_What is expected:_ Leaving the images aside, transcribe all the data below exactly.

_Data block:_

_____

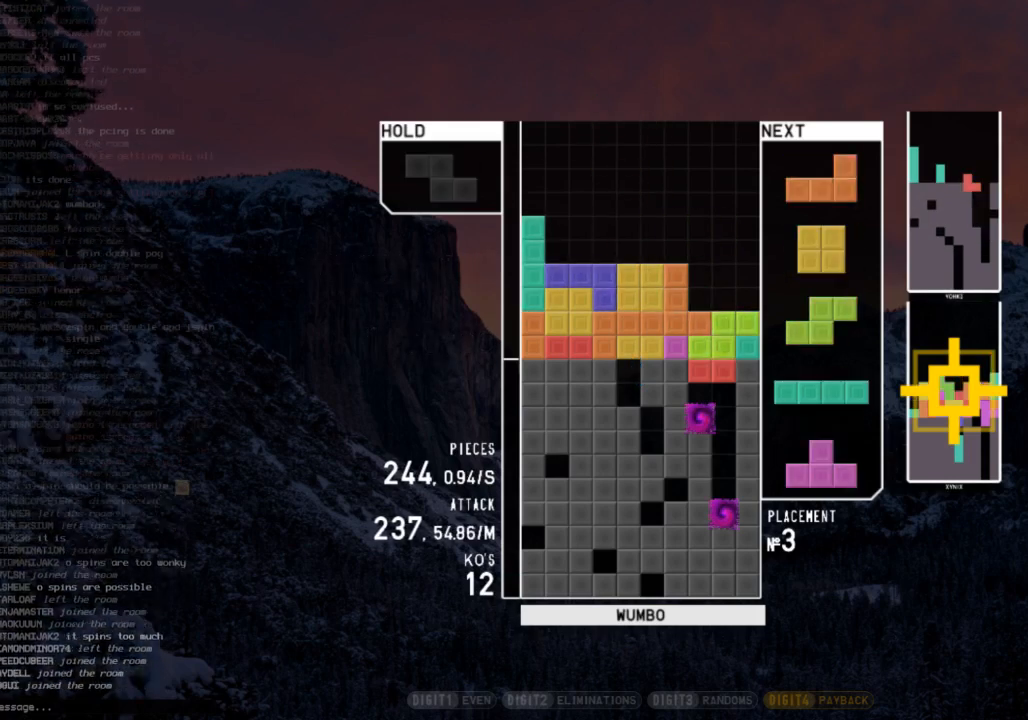
{"keys": ["right"], "events": [[33, "x", "up"], [467, "right", "down"]]}
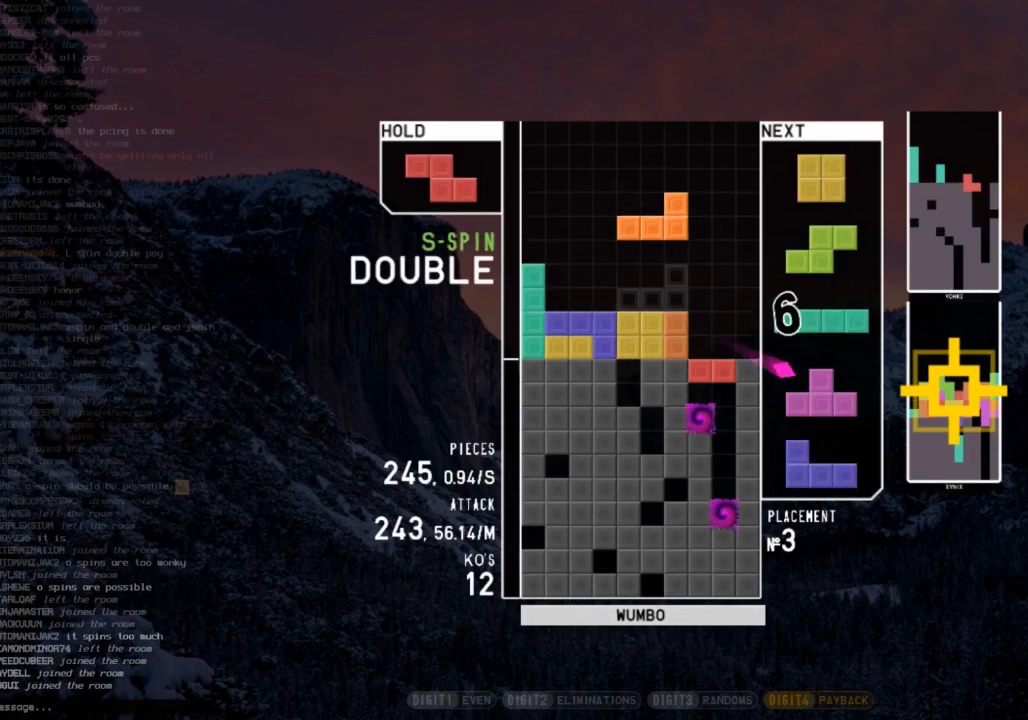
{"keys": [], "events": [[233, "right", "up"]]}
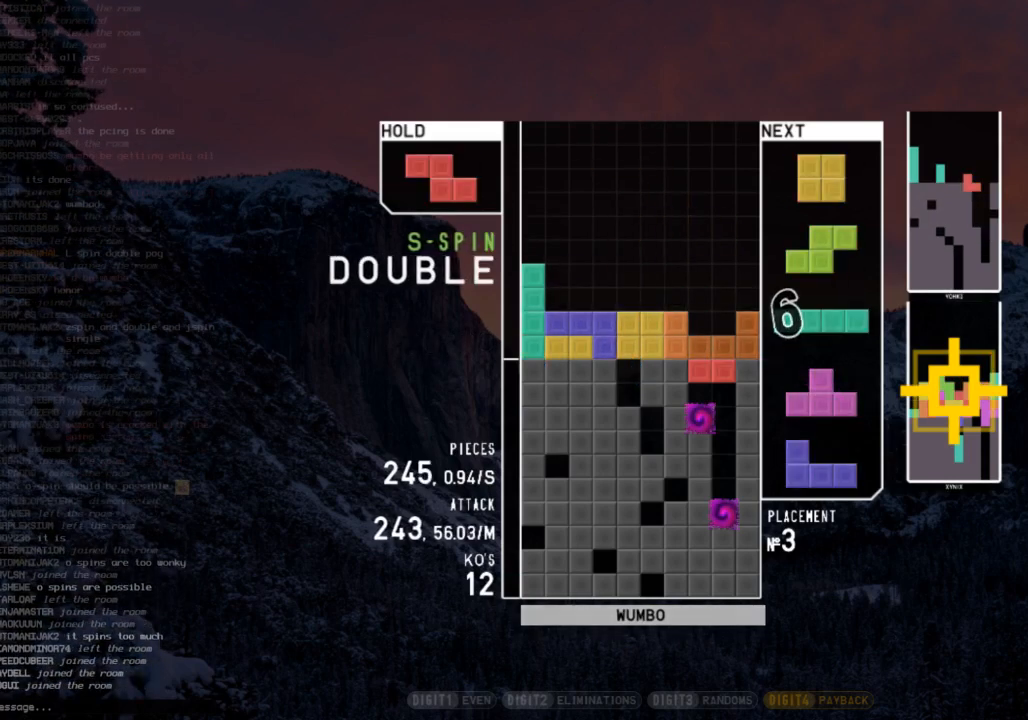
{"keys": ["left"], "events": [[100, "right", "down"], [267, "c", "down"], [400, "c", "up"], [433, "right", "up"], [500, "left", "down"]]}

_____

_Response to the task:_
{"keys": ["right"], "events": [[33, "x", "up"], [467, "right", "down"]]}
{"keys": [], "events": [[233, "right", "up"]]}
{"keys": ["left"], "events": [[100, "right", "down"], [267, "c", "down"], [400, "c", "up"], [433, "right", "up"], [500, "left", "down"]]}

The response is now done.